Au demeurant, les mesures prises à l'échelon européen devront être portées au sein du G 20. La surveillance financière et la coordination des politiques sont des problèmes globaux. Or, au sein du G 20, l'expression de l'Europe n'est ni unique, ni cohérente. Il y a trop d'Européens autour de la table !
Enfin, de quels moyens doit disposer l'Europe ? Il faut savoir jusqu'où l'on veut pérenniser le fonds de stabilisation. Quelle attitude veut-on adopter vis-à-vis de l'aléa moral ? Le traité de Maastricht contient une clause de « no bail out » : il était admis qu'on ne devait pas payer pour les bêtises des voisins. L'Allemagne évoque une participation du secteur privé : cela veut dire qu'il y aurait des mesures de restructuration de la dette, alors que jusqu'à présent personne n'a voulu parler de cette éventualité.

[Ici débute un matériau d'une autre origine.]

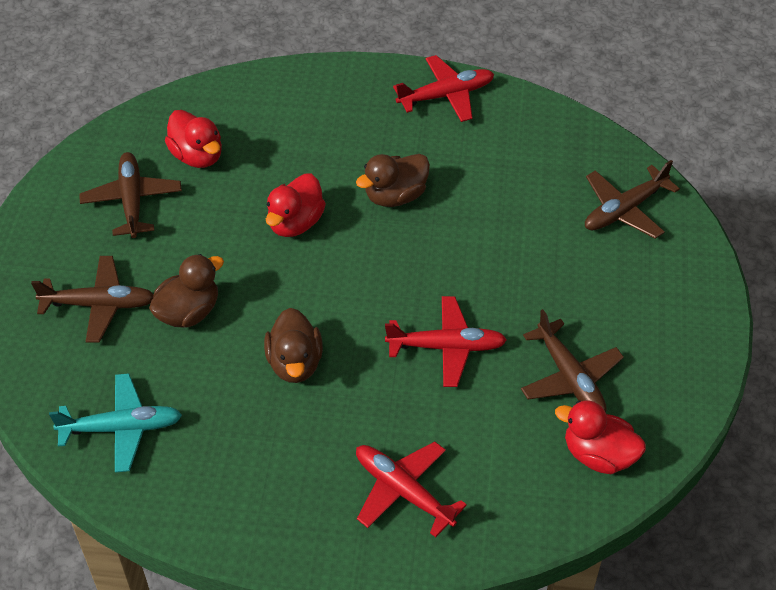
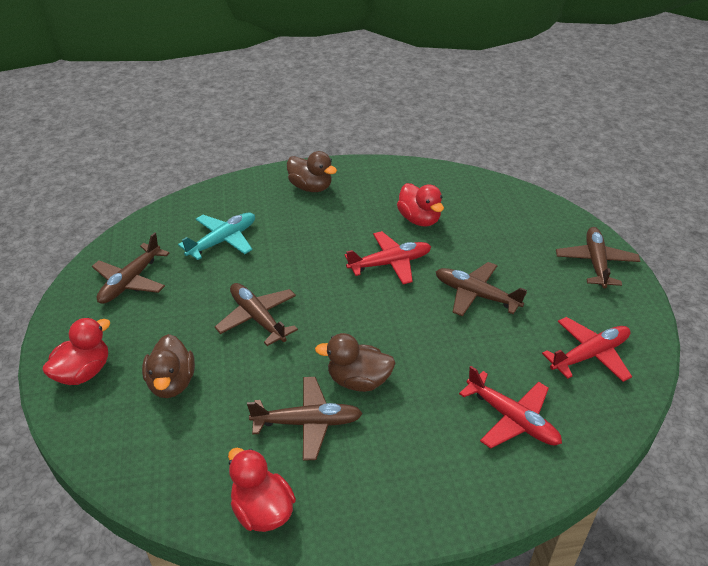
brown plane: 4 -> 5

Il faut également déterminer quelles seront les sanctions, et à qui elles s'appliquent, à la zone euro ou aux vingt-sept. Pour pouvoir suspendre les droits de vote, il faudrait un nouveau traité : je souhaite bien du plaisir à ceux qui se lanceraient dans cette entreprise !

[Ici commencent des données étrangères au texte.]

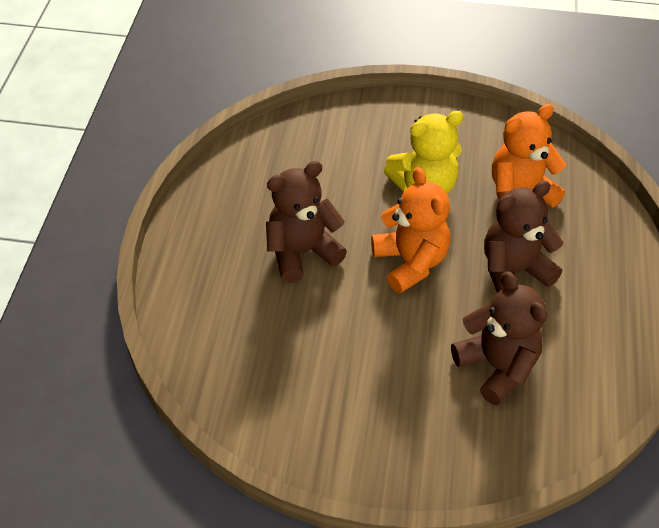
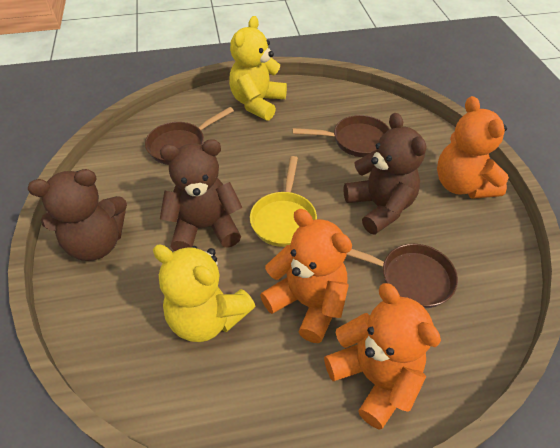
brown pan: 0 -> 3
orange teddy bear: 2 -> 3
yellow pan: 0 -> 1
yellow teddy bear: 1 -> 2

Il faut aussi examiner comment stimuler l'emploi et la croissance. Jusqu'à présent, il n'y a pas eu d'accord pour lancer des eurobonds, malgré le pas en avant dans la mutualisation qu'est le fonds de stabilisation. L'action de la BEI est utile, mais insuffisante. Ne faudrait-il pas mutualiser les efforts dans des domaines comme l'énergie, la recherche, l'innovation ?

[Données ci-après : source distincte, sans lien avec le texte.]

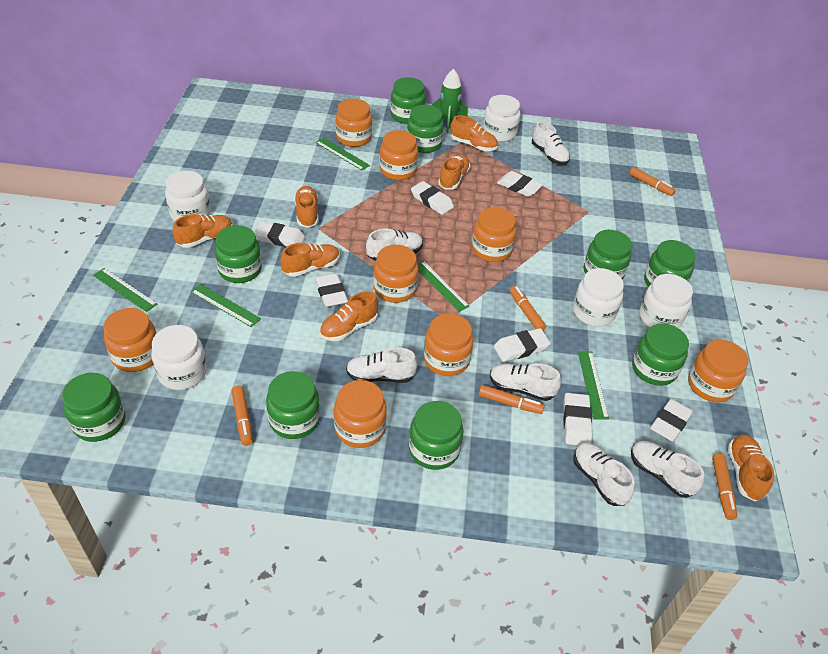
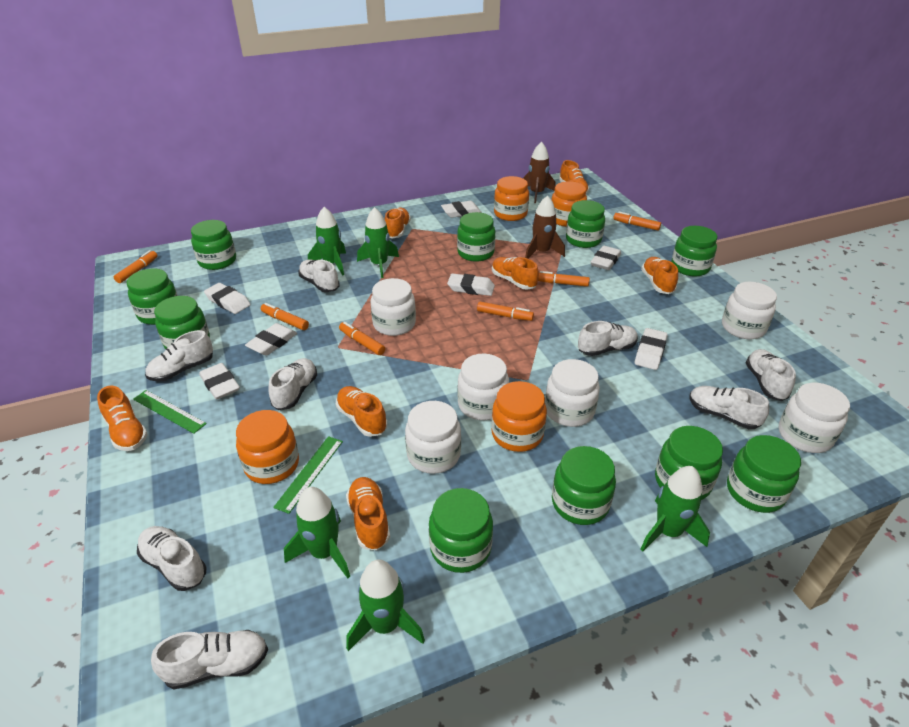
brown rocket: 0 -> 2
green jar: 9 -> 10
green rocket: 1 -> 5
green ruler: 5 -> 2
orange jar: 8 -> 4
orange marker: 5 -> 6
white jar: 5 -> 6
white shoe: 6 -> 8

Michel Barnier a lancé l'idée d'un perfectionnement du marché unique. Ses 50 propositions peuvent paraître très techniques, mais ce qui est en cause, c'est de parvenir à un équilibre entre une concurrence accrue et un renforcement du modèle social européen.
Ne faudrait-il pas que l'Europe se dote d'un fonds d'action conjoncturelle pour pouvoir mener des politiques contracycliques ?
Quelle conception avoir du budget européen ? Si la dépense est bien plus efficace en étant gérée à l'échelon européen, je pense par exemple à la recherche, ne faut-il pas choisir cette voie plutôt que d'augmenter chaque budget national ?
Deux considérations me paraissent en tout cas essentielles. D'une part, il faut clarifier ce qui relève des États membres de la zone euro et ce qui relève de tous les États membres. D'autre part, pour que l'union économique et monétaire fonctionne mieux, si l'on ne veut pas transférer de nouveaux pouvoirs, alors il faut un renforcement de l'esprit de coopération, un pacte de coordination des politiques économiques à coté du pacte de stabilité revisité.